The garden was of a piece with what I had seen of the house. A beautiful avenue of limetrees opened into a grass plot of nearly an acre in extent. The trees were just as nature made them, and so was the grass, which was lying, in its broad blades, long, and dry, and withered, in ugly tufts, with weeds creeping up in the damp places, and moss growing on the gravel of the path. The wild birds and tame beasts were gone, but the sparrows were chirping from the trees in the sunshine of the clear autumn morning, and one little linnet was singing from a bough of the chestnut that looked in at the window of Rossetti's bedroom, still blind with its closed shutters, though the hour was now late.

A pathway ran near to the wall round the four sides of the garden, and here, as I had heard the night before, Rossetti took his only fresh air and exercise, walking six times about the enclosure every day. So quiet, indeed, so dead, was the overgrown place that it was difficult to believe it was in the heart of London ; and looking up at that shuttered window, it was easy to wish it was not.

But if the back of the house was silent, the front of it was full enough of life. I breakfasted in the little green dining-room, the room of the round mirrors, and it was flooded with sunshine, and even deafened with noise-the rattle of tradesmen's carts and the whoop of the butcher as he was scudding down the Walk.

Before leaving the house I went into the studio again to take another look at the great " Dante," and the silent place, with its faint odour of paint, its canvases full of glorious colour, its chalk drawings in black and red of women with beautiful but melancholy faces, seemed to sweep one back again in a moment to some Italian city of three centuries ago.

When I was about to leave the house at a late hour that morning Rossetti was not yet stirring, but his housekeeper (who was also his cook), an elderly body, nervous and anxious, and obviously perplexed by the conditions of her life in that strange house with a master of exceptional habits, came to me with a letter which, I think, she said she had found lying on the table in the outer room where Rossetti took his breakfast. It was a parting message from the poet, probably written in that interval of wakefulness in the middle of the night, when, as he had told me, he got up and read on the couch.

"MY DEAR CAINE,-I forgot to say, Don't, please, spread details as to the story of ' Rose Mary.' I don't want it to be stale, or to get forestalled in the travelling of report from mouth to mouth. I hope it won't be too long before you visit town again-I will not for an instant question that you will then visit me also. D. G. R."

I do not think anybody who has realised (as, indeed, should be most easy) the space that divided me-a young fellow, untried and unknown-from this great and illustrious man will wonder that he was absolutely irresistible to me ; but if I have to formulate the emotions which possessed me as I left his house on the occasion of this second visit, I will say that it was not so much his genius as his unhappiness that held me as by a spell.

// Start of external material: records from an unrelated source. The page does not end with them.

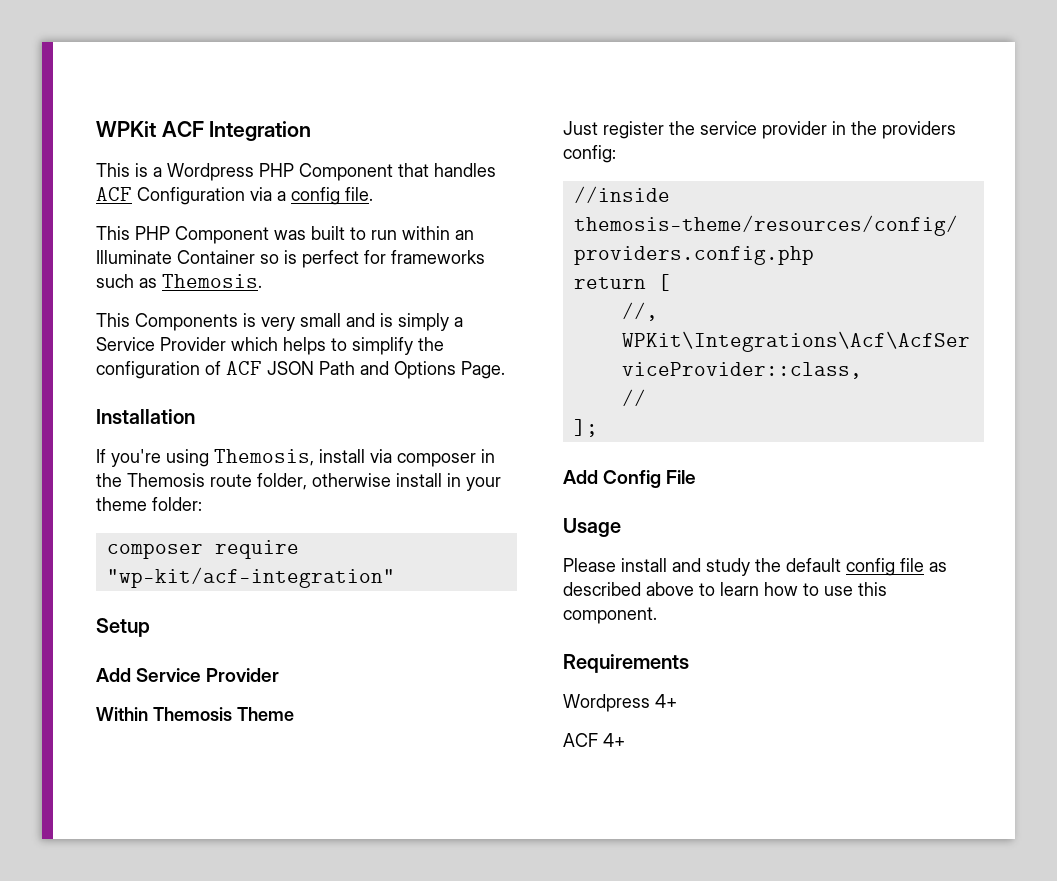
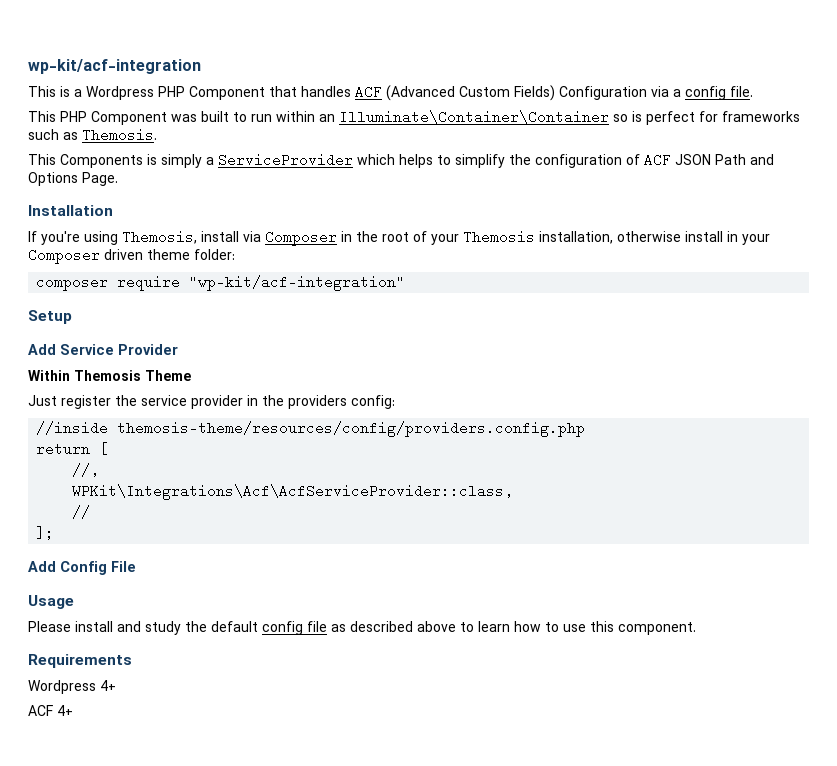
[96,121,312,141] WPKit ACF Integration -> [28,59,201,74] wp-kit/acf-integration
(132, 194) none -> [386,85,555,101] (Advanced Custom Fields)
[96,250,255,264] Illuminate Container -> [339,110,609,124] Illuminate\Container\Container
[261,313,463,331] [96,337,226,351] very small and is simply a Service Provider -> [161,153,353,168] simply a ServiceProvider
[397,449,495,467] [96,473,307,490] composer in the Themosis route folder, -> [265,230,613,246] Composer in the root of your Themosis installation,
(501, 484) none -> [28,248,143,264] Composer driven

Before this, I had been attracted by admiration of his great gifts, but now I was drawn to him by something very nearly akin to pity for his isolation and suffering. Not that at this time he made demand of much compassion. Health was apparently whole with him, his spirits were good, and his energies were at their best. He had not yet known the full bitterness of the shadowed valley ; not yet learned what it was to hunger for any cheerful society that would relieve him of the burden of the flesh. All that came later; and meantime Rossetti was to me the most fascinating, the most inspiring, the most affectionate, and the most magnetic of men.

Next morning I was at work with my drawing-board and T-square in the little office overlooking the builder's yard, busy with its workmen and carts and the commonplace traffic of modern life.